Impactos da revolução tecnológica digital no mercado de trabalho
Enviada em 04/04/2021
Do surgimento da máquina à vapor até as mais avançadas automatizacões: esse tem sido o trajeto percorrido ao longo dos últimos três séculos. A Revolução Industrial do século XVIII causou profundas transformações nas estruturas de trabalho e hoje, no século XXI, de forma semelhante, a Revolução Tecnológica tem feito o mesmo. Ambas fazem com que o nível da produtividade aumente em função do tempo mas, enquanto a primeira gerou inúmeros novos trabalhos, a segunda tem feito o oposto, exigindo alta qualificação e até mesmo levando algumas profissões ao desaparecimento.
Já não é novidade que o trabalho operacional humano tem sido trocado pela robotização nas indústrias mas, recentemente - especialmente após a virada do milênio e da pandemia da COVID-19 -, serviços também têm sido intensivamente substituídos por automatizações de diversos tipos, como por exemplo os serviços administrativos e financeiros. Até mesmo professores têm sido repostos por aulas gravadas. O problema, nesse caso, é que ao contrário da Revolução Industrial, a Inteligência Artificial tem ceifado diversos trabalhos sem realocá-los em novas tarefas. Muitas marcham rumo ao dia em que não mais verão a luz do sol e sim, apenas os livros de história e museus.

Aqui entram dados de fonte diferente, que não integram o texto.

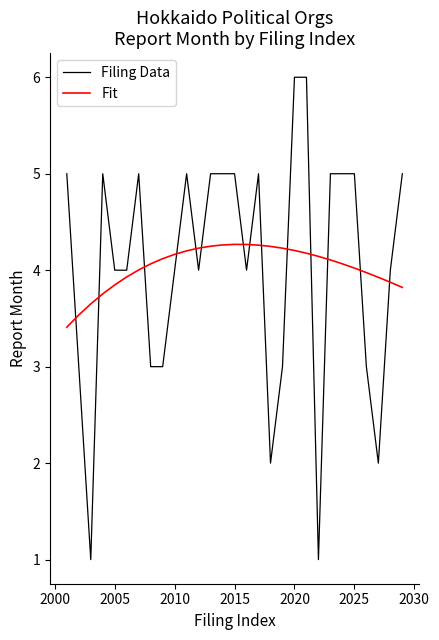

Which series has the largest range (max minus min)?

Filing Data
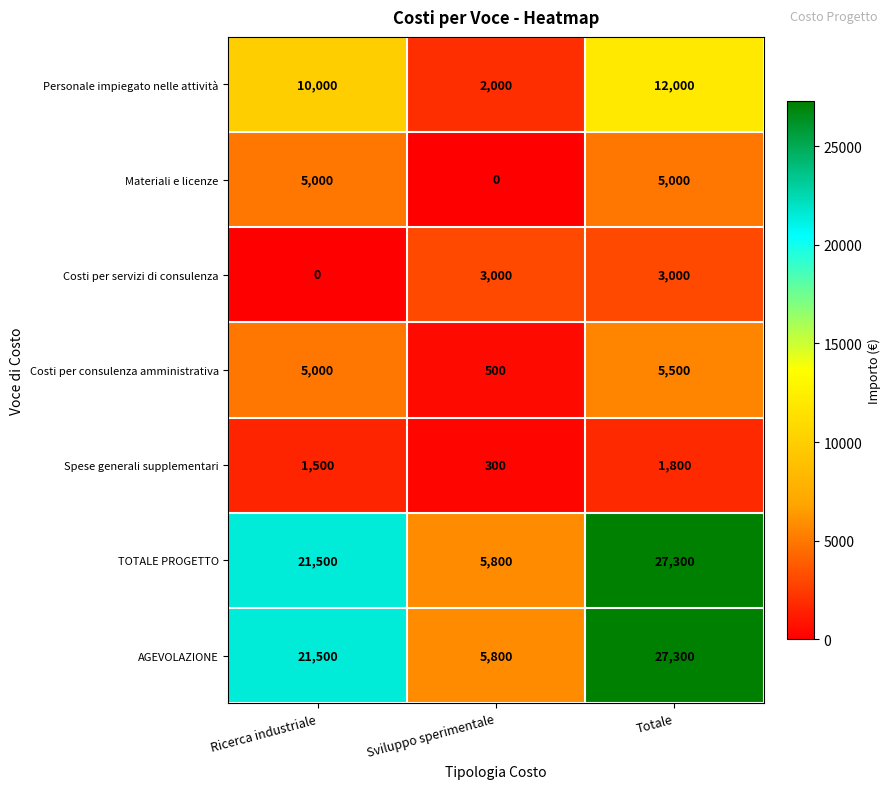

What is the difference between the maximum and minimum values in the Costi per consulenza amministrativa series?

5000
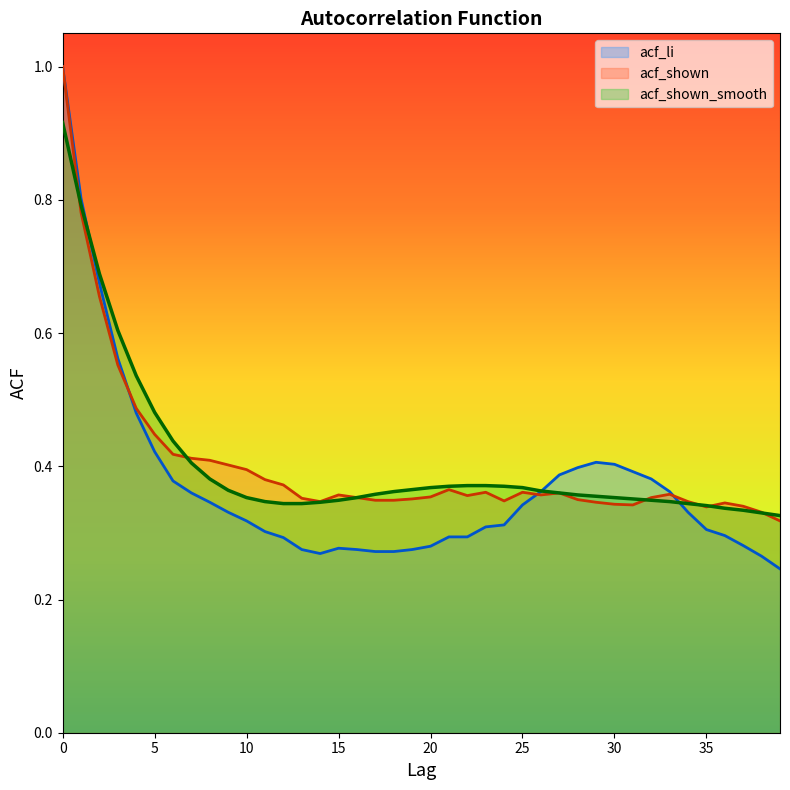

How many interior local peaks does the acf_li series have?

2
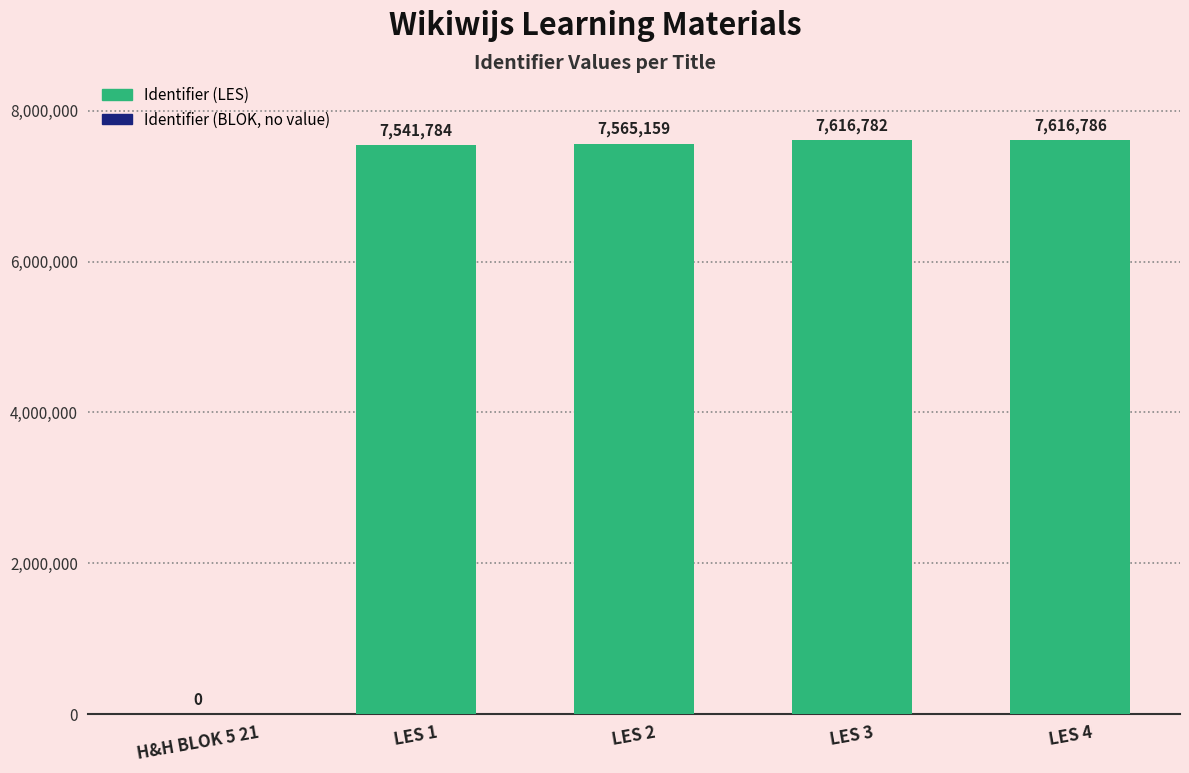

Where is the data nearest to the value 3808393?

LES 1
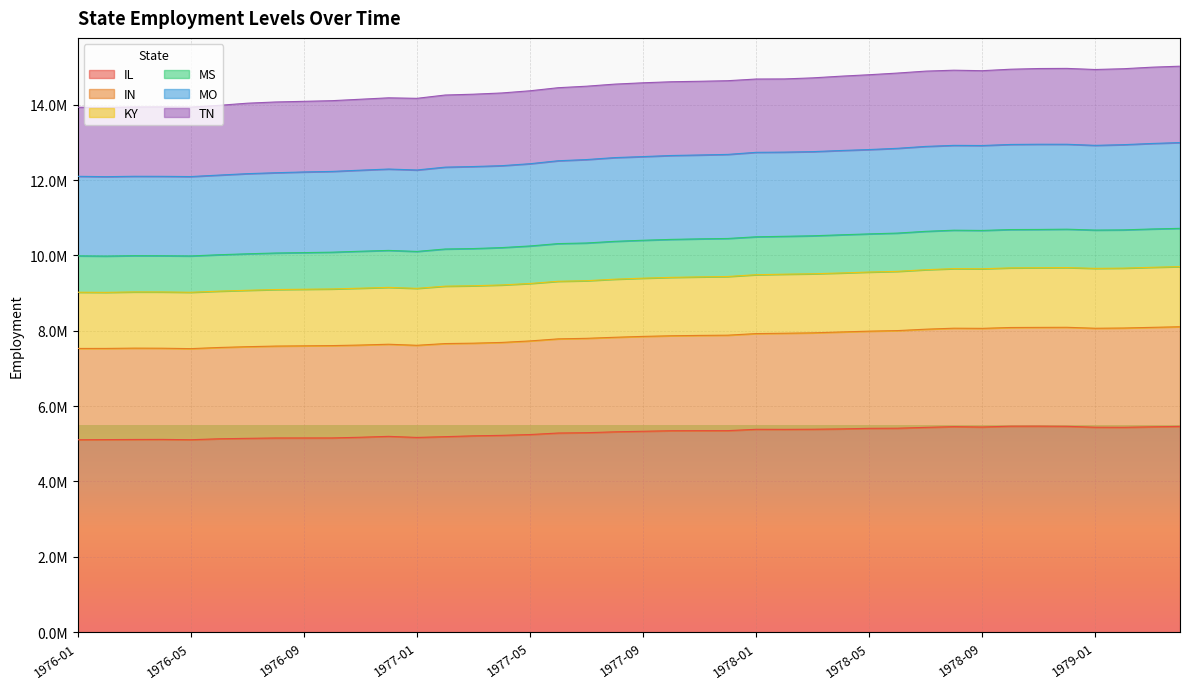

What are all the series names shown in the legend?

IL, IN, KY, MS, MO, TN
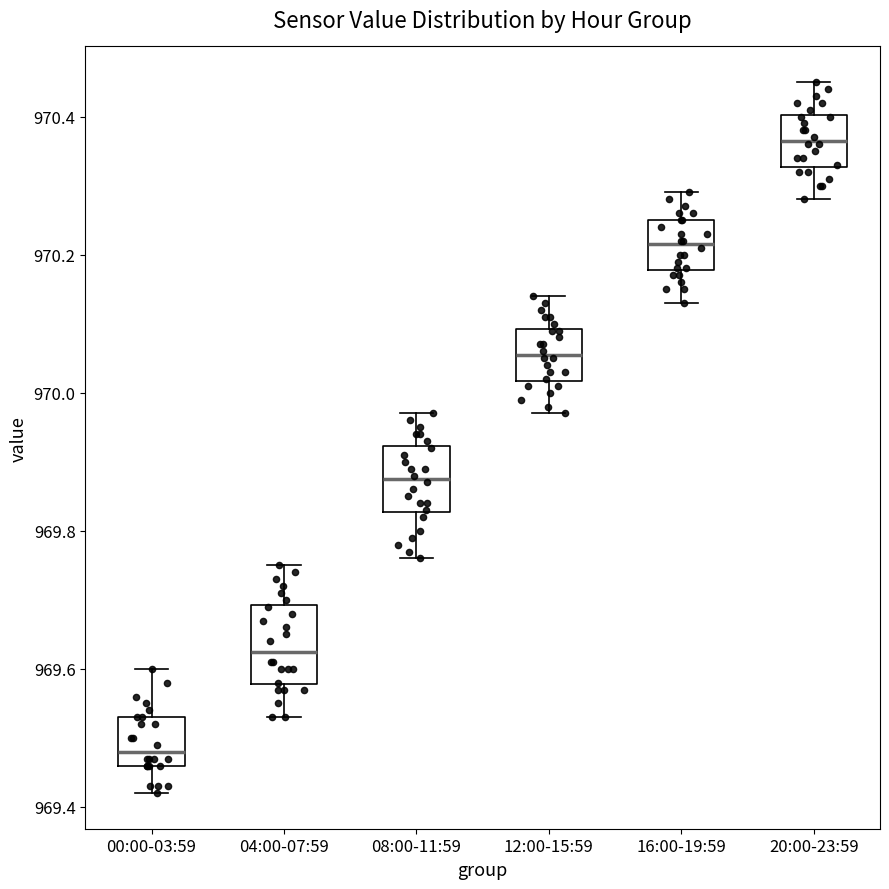

Which box is the tallest, from its lower edge to its upper edge?

04:00-07:59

A medida que ocorrem tais substituições, exige-se do profissional uma alta qualificação para desempenhar atividades que não podem ser automatizadas e/ou robotizadas - ou até mesmo para criar novas automatizações e/ou inovações. Além disso, quem perde o emprego, por não ser suficientemente qualificado, pode acabar entrando no mercado de trabalho informal, contribuindo para o sucateamento das relações de trabalho. O resultado disso, como apontado pelo sociólogo Bauman em sua série de livros sobre a liquidez contemporânea, é o afrouxamento dos vínculos, sendo nesse caso, dos empregatícios.
No filme “Suprema”, o personagem de Martin Ginsburg cita que a lei é um trabalho em progresso e que nunca estará pronta. Deste modo, tendo em vista o exposto anteriormente e a fim de evitar a uberização, ou seja, o detrimento dos direitos trabalhistas, é necessário que o Poder Legislativo desenvolva novas leis sobre o tema - que regulamentem o trabalho informal - e as implementem através do Diário Oficial da União. Ademais, no que tange a qualificação do profissional e seu desenvolvimento, seria interessante que empresas privadas destinassem uma fatia dos lucros provenientes das automatizações - que antes eram gastos com salários - para a promoção de cursos que habilitem o empregado a atingir as expectativas do empregador.